Cousins S B, Chen W, Frisse M E
Department of Internal Medicine, Washington University School of Medicine, St. Louis, MO.
Artif Intell Med. 1993 Aug;5(4):315-40. doi: 10.1016/0933-3657(93)90020-4.
Belief networks combine probabilistic knowledge with explicit information about conditional independence assumptions. A belief network consists of a directed acyclic graph in which the nodes represent variables and the edges express relationships of conditional dependence. When information about one variable's state is given to the network in the form of evidence, an update algorithm computes the posterior marginal probability distributions for the remaining variables in the network. Many algorithms for performing this inference task have been proposed. Exact algorithms report precise results for some classes of networks, but take exponential time (in the number of nodes) both in the worst case and for many interesting networks. Stochastic simulation algorithms estimate the posterior marginal probability distribution for many graph topologies that would require exponential time when using an exact algorithm. Nonetheless, for some belief networks, stochastic simulation algorithms are also known to have exponential worst case performance. This article describes at a tutorial level several stochastic simulation algorithms for belief networks, and illustrates them on some simple examples. In addition, the theoretical and empirical performance of the algorithms is briefly surveyed.

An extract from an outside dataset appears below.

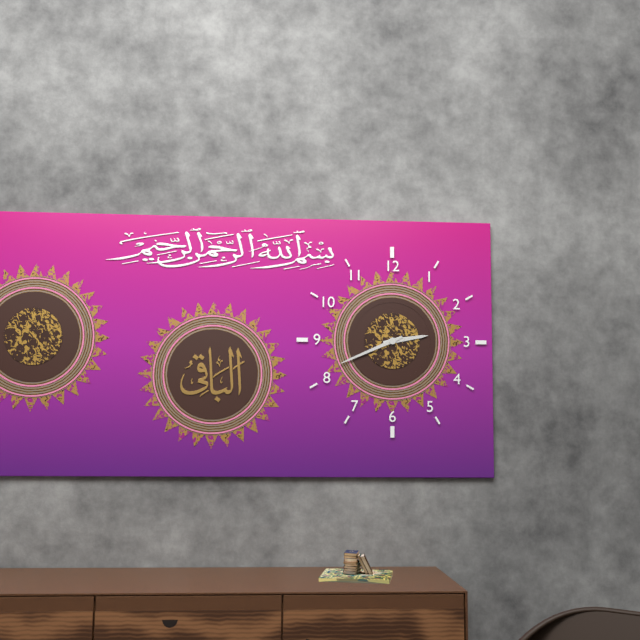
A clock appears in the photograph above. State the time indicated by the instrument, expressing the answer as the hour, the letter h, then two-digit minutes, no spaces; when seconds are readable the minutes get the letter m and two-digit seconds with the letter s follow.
2h41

信念网络将概率知识与关于条件独立性假设的明确信息相结合。一个信念网络由一个有向无环图组成,其中节点表示变量,边表示条件依赖关系。当以证据的形式将关于一个变量状态的信息提供给网络时,一种更新算法会计算网络中其余变量的后验边缘概率分布。已经提出了许多执行此推理任务的算法。精确算法为某些类别的网络报告精确结果,但在最坏情况下以及对于许多有趣的网络而言,都需要指数时间(以节点数量计)。随机模拟算法估计许多图拓扑的后验边缘概率分布,而使用精确算法时这些拓扑需要指数时间。尽管如此,对于某些信念网络,随机模拟算法在最坏情况下也具有指数性能。本文以教程的形式描述了几种用于信念网络的随机模拟算法,并在一些简单示例上进行了说明。此外,还简要概述了这些算法的理论和实证性能。